Natürlich spielt es eine Rolle, dass ich den Buben (und irgendwann auch dem Mädchen) das Thema Videospiele auf verantwortungsbewusste Weise näher bringen möchte. Diese Art von Spielzeug ist aus dem Leben der Kinder nicht wegzudenken. Sie werden pausenlos damit konfrontiert. Verteufeln ist keine Lösung. Offenheit ist angesagt. Gut, dass die Kinder einen Papa mit einer solchen Vergangenheit haben ;-).

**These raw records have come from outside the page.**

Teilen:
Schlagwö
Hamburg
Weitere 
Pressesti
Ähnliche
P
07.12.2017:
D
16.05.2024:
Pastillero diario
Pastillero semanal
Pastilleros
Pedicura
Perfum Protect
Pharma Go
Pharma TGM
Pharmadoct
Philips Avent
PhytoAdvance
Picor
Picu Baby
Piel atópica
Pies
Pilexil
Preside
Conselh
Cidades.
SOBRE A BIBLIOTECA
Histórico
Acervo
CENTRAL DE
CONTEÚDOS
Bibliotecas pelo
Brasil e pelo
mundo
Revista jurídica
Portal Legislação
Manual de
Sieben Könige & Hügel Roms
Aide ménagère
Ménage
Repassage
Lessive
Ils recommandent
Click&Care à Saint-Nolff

Ich bin und war nie ein Hardcoregamer. Bei Egoshootern bin ich nie wirklich weit gekommen. Beat’em-up-Games sind und waren mir immer suspekt. Wahrscheinlich mangels Talent und Ungeduld. Ich bin ein klassischer Racer und Abenteurer. Rätsel lösen, um die Ecke denken: Das gefällt mir. Das eine oder andere Rollenspiel, die eine oder andere Simulation haben es mir aber auch angetan. So viel dazu.

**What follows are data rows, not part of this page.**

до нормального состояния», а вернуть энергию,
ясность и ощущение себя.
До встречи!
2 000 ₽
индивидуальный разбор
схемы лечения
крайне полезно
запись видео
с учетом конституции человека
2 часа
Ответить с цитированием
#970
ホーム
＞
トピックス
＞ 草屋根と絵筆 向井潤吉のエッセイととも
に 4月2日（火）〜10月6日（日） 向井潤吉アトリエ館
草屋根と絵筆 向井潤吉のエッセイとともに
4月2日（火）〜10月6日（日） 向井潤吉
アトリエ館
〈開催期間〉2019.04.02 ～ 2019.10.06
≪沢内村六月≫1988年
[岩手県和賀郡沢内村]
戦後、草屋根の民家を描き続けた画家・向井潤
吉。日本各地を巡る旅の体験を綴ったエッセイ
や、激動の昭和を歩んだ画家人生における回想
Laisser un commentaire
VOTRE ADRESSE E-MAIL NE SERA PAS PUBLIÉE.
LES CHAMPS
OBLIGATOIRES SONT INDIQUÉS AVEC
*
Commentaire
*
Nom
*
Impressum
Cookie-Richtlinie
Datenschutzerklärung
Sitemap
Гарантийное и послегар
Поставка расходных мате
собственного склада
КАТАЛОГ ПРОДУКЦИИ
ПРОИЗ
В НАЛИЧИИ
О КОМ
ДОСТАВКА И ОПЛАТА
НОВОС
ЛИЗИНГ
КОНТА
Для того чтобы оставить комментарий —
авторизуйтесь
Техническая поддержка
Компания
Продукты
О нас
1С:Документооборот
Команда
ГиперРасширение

Marc und Mario gehören irgendwie zusammen. Er war schonmal zu Fasching als Klempner mit Latzhose und aufgemaltem Schnorres unterwegs. Da es nicht ganz einfach ist, die richtigen Spiele für Sechs- oder gar erst knapp Vierjährige auszumachen, habe ich gestern zu einem Klassiker gegriffen. „Mario Kart: Double Dash“ für den Gamecube ist bereits 2003 erschienen. Dank der Abwärtskompatibilität der Wii können diese ollen Titel auch heute noch gedaddelt werden, ohne gleich auch noch die alte Hardware zusätzlich im Wohnzimmer aufstellen zu müssen. Das würde glatt Ärger mit der Frau provozieren, zumindest, wenn man das Ganze nicht gleich wieder wegräumt.

Von Posterous Photos

Für Erwachsene ist das Spiel natürlich eigentlich zu einfach und wenig abwechslungsreich. Für Kinder reicht es gerade. Drei Schwierigkeitsstufen stehen zur Verfügung. Auf der einfachsten Stufe fällt es Marc nicht schwer, die aus vier Rennen bestehenden Grand Prixs zu gewinnen. Tom hat noch deutliche Koordinationsprobleme. Gamecube-Spiele werden auf der Wii mit dem klassischen Controller gespielt. Das Lenken mit dem Joystick bereitet Probleme. Da ist der Papa gefragt, damit der Frust nicht zu groß wird. Wenn der Winter Geschichte ist, wird Tom auch schon alleine über die Pisten sausen können.

Irgendwie war es doch nett mit Mario. Wenn etwas klappt klatschen wir uns ab. Wenn wir den virtuellen Gegnern das Leben schwer machen, freuen wir uns zusammen. So hat der Klempner dann den sonst nicht ganz so optimalen Sonntag gerettet.